Last week, House Judiciary chair Rep. Jerry Nadler sent a letter to President Donald Trump and the White House, explaining how the impeachment process would proceed next month.
The Judiciary Committee would meet next week, on December 4 per prior reporting from HillReporter.com, to begin discussions on considering whether official articles of impeachment would be warranted against the president, based off of the investigation of the impeachment inquiry hearings that happened in October and November. The Judiciary Committee would also discuss whether other potential charges, stemming from the Russia investigation conducted by former special counsel Robert Mueller, should be part of draft articles as well.
On Friday, Nadler sent a new letter to Trump, extending a deadline that was in the original letter on whether the president would send legal representation to the committee hearings next week.
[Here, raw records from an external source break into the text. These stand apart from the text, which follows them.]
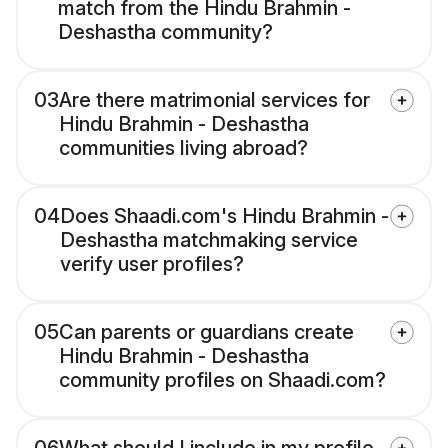
match from the Hindu Brahmin -
Deshastha community?
03
Are there matrimonial services for
Hindu Brahmin - Deshastha
communities living abroad?
04
Does Shaadi.com's Hindu Brahmin -
Deshastha matchmaking service
verify user profiles?
05
Can parents or guardians create
Hindu Brahmin - Deshastha
community profiles on Shaadi.com?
The original date that Trump had to decide by was December 1; it’s now extended to 5:00 p.m. Eastern Time on December 6, next Friday, CNN reported.
UPDATE: House Judiciary Committee chairman Jerry Nadler has extended the deadline for POTUS to notify committee whether WH counsel will participate in impeachment proceedings and/or how exec privilege will be exercised. Deadline was Dec. 1, now Dec. 6. @CourthouseNews https://t.co/A1yT7csGzw pic.twitter.com/leAnPZ9TyX
— Brandi Buchman (@BBuchman_CNS) November 29, 2019
No one is sure right now whether a lawyer will stand in the hearings or not — neither the White House nor Trump has given any indication one way or the other. Some are claiming, however, that Trump won’t end up sending one simply because he doesn’t want to take part in the process, and the White House team may agree it wouldn’t be “worth it,” one source familiar to the process said to CNN.
Yet that strategy could contradict, in many Americans’ eyes, Trump’s (errant) claims to being denied “due process” so far within the impeachment process. Now that his legal representation is being given the chance to be a part of things, neglecting to send someone in his stead would demonstrate that argument may have been exaggerated.